Task objective:
In the entries that follow, the lines from the line containing "ring dip: (641, 250)" up to and including the line containing "pinky mcp: (754, 498)" must be copied exactly, with pictures omitted.

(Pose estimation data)
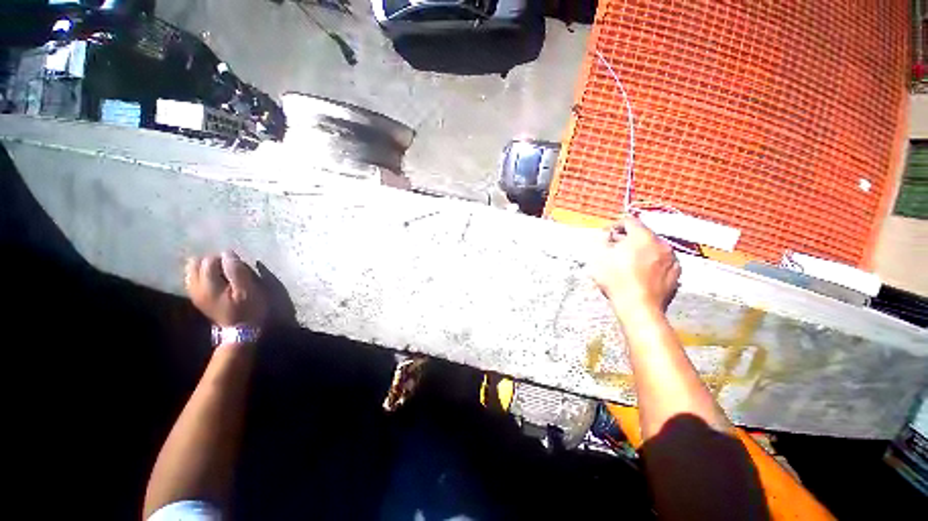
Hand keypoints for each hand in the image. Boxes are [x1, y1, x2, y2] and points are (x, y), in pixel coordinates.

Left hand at [185, 251, 267, 327]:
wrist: (240, 331)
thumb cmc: (249, 310)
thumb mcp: (249, 291)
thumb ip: (237, 271)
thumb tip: (228, 253)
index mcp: (208, 285)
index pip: (209, 261)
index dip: (225, 258)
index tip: (239, 265)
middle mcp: (196, 288)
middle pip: (195, 263)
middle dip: (212, 260)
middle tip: (229, 267)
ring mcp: (195, 294)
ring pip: (192, 271)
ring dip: (206, 267)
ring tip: (223, 272)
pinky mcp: (197, 298)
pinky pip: (193, 279)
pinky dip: (203, 275)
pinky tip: (215, 279)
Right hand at [591, 217, 680, 320]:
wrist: (639, 307)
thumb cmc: (616, 280)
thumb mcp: (600, 257)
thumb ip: (603, 240)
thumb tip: (607, 234)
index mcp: (642, 236)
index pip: (629, 221)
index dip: (616, 226)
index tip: (607, 235)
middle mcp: (661, 243)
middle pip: (643, 234)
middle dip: (628, 239)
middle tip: (615, 249)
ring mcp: (672, 258)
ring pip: (653, 247)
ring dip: (641, 250)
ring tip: (629, 262)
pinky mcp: (677, 273)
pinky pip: (662, 261)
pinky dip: (652, 262)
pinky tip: (641, 273)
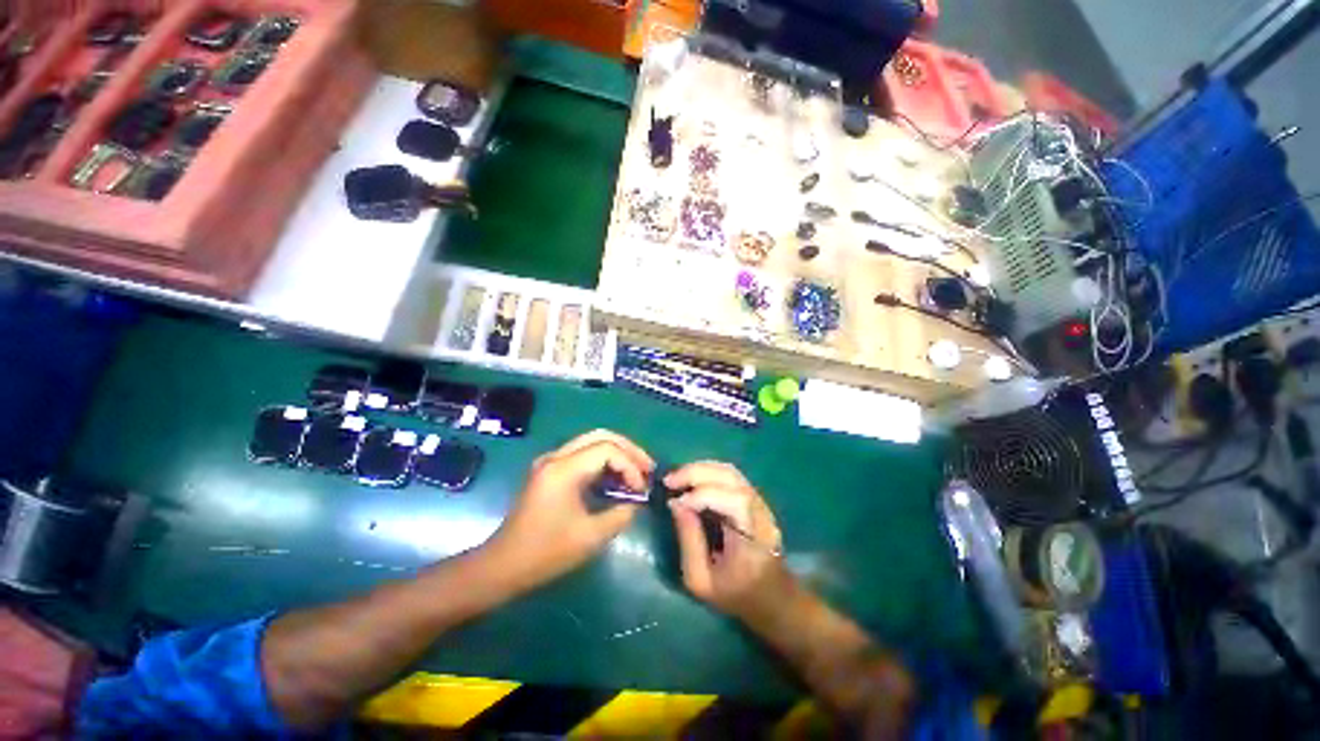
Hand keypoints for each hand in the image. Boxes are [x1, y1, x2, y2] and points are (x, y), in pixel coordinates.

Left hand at [486, 430, 654, 588]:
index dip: (630, 465)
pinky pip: (583, 454)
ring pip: (592, 442)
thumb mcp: (590, 537)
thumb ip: (620, 515)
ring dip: (617, 453)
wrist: (503, 565)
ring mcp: (551, 461)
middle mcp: (556, 457)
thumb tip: (637, 501)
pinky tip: (615, 478)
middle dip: (628, 449)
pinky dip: (603, 461)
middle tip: (647, 467)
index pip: (607, 449)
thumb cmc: (545, 553)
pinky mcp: (550, 470)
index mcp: (563, 469)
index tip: (641, 489)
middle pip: (601, 436)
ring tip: (636, 472)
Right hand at [666, 462, 791, 621]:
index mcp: (753, 536)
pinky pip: (730, 475)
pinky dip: (707, 472)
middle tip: (668, 481)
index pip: (732, 500)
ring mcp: (760, 501)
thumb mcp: (701, 580)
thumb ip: (689, 541)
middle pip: (730, 477)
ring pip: (729, 471)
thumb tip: (675, 503)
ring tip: (677, 478)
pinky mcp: (754, 498)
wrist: (771, 597)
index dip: (700, 495)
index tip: (674, 501)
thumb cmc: (735, 595)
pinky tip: (691, 480)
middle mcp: (760, 511)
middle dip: (696, 473)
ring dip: (700, 469)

Output of the task:
ring dip: (641, 250)
ring tip: (629, 262)
pinky mcp: (677, 273)
pinky pip: (662, 261)
pinky dip: (652, 262)
pinky tip: (641, 273)
Hand keypoints for each hand in the image. Boxes are [x1, y1, x2, y2] and points are (x, y), in pixel coordinates.

Left hand at [486, 430, 654, 588]:
index dip: (630, 465)
pinky pip: (583, 454)
ring pip: (592, 442)
thumb mcp: (590, 537)
thumb ip: (620, 515)
ring dip: (617, 453)
wrist: (503, 565)
ring mcp: (551, 461)
middle mcp: (556, 457)
thumb tip: (637, 501)
pinky tip: (615, 478)
middle dip: (628, 449)
pinky dip: (603, 461)
middle tip: (647, 467)
index pip: (607, 449)
thumb cmc: (545, 553)
pinky mcp: (550, 470)
index mcp: (563, 469)
index tip: (641, 489)
middle pip: (601, 436)
ring tip: (636, 472)
Right hand at [666, 462, 791, 621]:
index mcp: (753, 536)
pinky pip: (730, 475)
pinky dip: (707, 472)
middle tip: (668, 481)
index pip: (732, 500)
ring mcp: (760, 501)
thumb mcp: (701, 580)
thumb ip: (689, 541)
middle pip: (730, 477)
ring pip: (729, 471)
thumb tip: (675, 503)
ring tip: (677, 478)
pinky mcp: (754, 498)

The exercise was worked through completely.